__SUPPLIED PASSAGE__:
There is no legal obligation upon any of those authorities to consult or to act as good neighbours. Where good neighbourliness exists in the lighting of urban areas and main roads, it is entirely voluntary. In the absence of it, each authority goes its own way.

My constituency is contiguous to Smethwick. Smethwick is a county borough in Stafford. Within a radius of 12 miles of Smethwick, there are no fewer than 86 different lighting authorities, plus four county councils. It is true that the county councils, although not lighting authorities, are empowered to make grants towards the lighting within their own county area for schemes which are approved, but the fact is that county councils never do this—at least, I have not heard that they do. This power is not used and is simply a dead letter.

Speeding through the night, as I have often done by car, along the main trunk road known as the Birmingham—Wolverhampton New Road, one is met by highly variegated lighting. As the Birmingham Post said the other day, when aptly describing experience of the motorists along that road, Motorists who have to pass from the amber flood of sodium flare lighting into the glare of the mercury vapour system and then perhaps into the comparative darkness of an area equipped with insufficient of the ordinary electric lights, all sometimes along the same stretch of road, know only too well how great a strain it is to drive at night in this country. What is typical of that famous trunk road between Birmingham and Wolverhampton is typical of the country as a whole.

__CHECK YOUR UNDERSTANDING__:
1) Write out every line of text read from the page pictures in the records, keeping each line word for word. Leave the pictures out.
2) Add the next part of the passage on street lighting authorities, starting after its final sentence.
The records were gathered from a different source than this passage.

__SOURCE INFORMATION__:
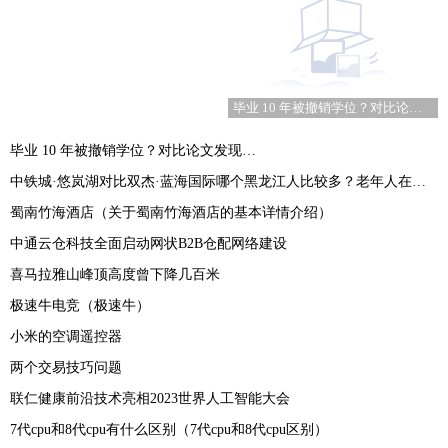
毕业 10 年被撤销学位？对比论文发现…
毕业 10 年被撤销学位？对比论文发现…
中铁城·悠岚湖对比双杰·蓝海国际哪个黑龙江人比较多？老年人在三亚买房合算吗？
蜀南竹海酒店（关于蜀南竹海酒店的基本详情介绍）
中通云仓科技全面启动网状B2B仓配网络建设
喜马拉雅山峰顶高度曾下降几百米
极速牛电竞（极速牛）
小米的空调遥控器
两个交易技巧问题
联仁健康前沿技术亮相2023世界人工智能大会
7代cpu和8代cpu有什么区别（7代cpu和8代cpu区别）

__RESPONSES TO THE EXERCISE__:
1)
毕业 10 年被撤销学位？对比论文发现…
毕业 10 年被撤销学位？对比论文发现…
中铁城·悠岚湖对比双杰·蓝海国际哪个黑龙江人比较多？老年人在三亚买房合算吗？
蜀南竹海酒店（关于蜀南竹海酒店的基本详情介绍）
中通云仓科技全面启动网状B2B仓配网络建设
喜马拉雅山峰顶高度曾下降几百米
极速牛电竞（极速牛）
小米的空调遥控器
两个交易技巧问题
联仁健康前沿技术亮相2023世界人工智能大会
7代cpu和8代cpu有什么区别（7代cpu和8代cpu区别）

2)
To encourage the Parliamentary Secretary, I will, however, say that recently we have had some new lighting installations along the London to Dover road, which I often use on my way home from the House. There is a new beacon light overlooking the new roundabout at Faring-ham, Kent. I hope that this pilot scheme will be developed throughout the country. It is a great boon and has been a factor in reducing accidents in that area.

With a view to getting rid of the chaos in the administration and organisation of road lighting, I make this suggestion to the Parliamentary Secretary, which, I think, could be adopted without incurring the need for legislation. Why not take the initiative and seek to establish joint standing committees of neighbouring local authorities, particularly in the conurbation areas, so that their representatives could meet and discuss lighting as a common interest and report back to their respective authorities for the purpose of securing the widest possible uniformity in new lighting installations?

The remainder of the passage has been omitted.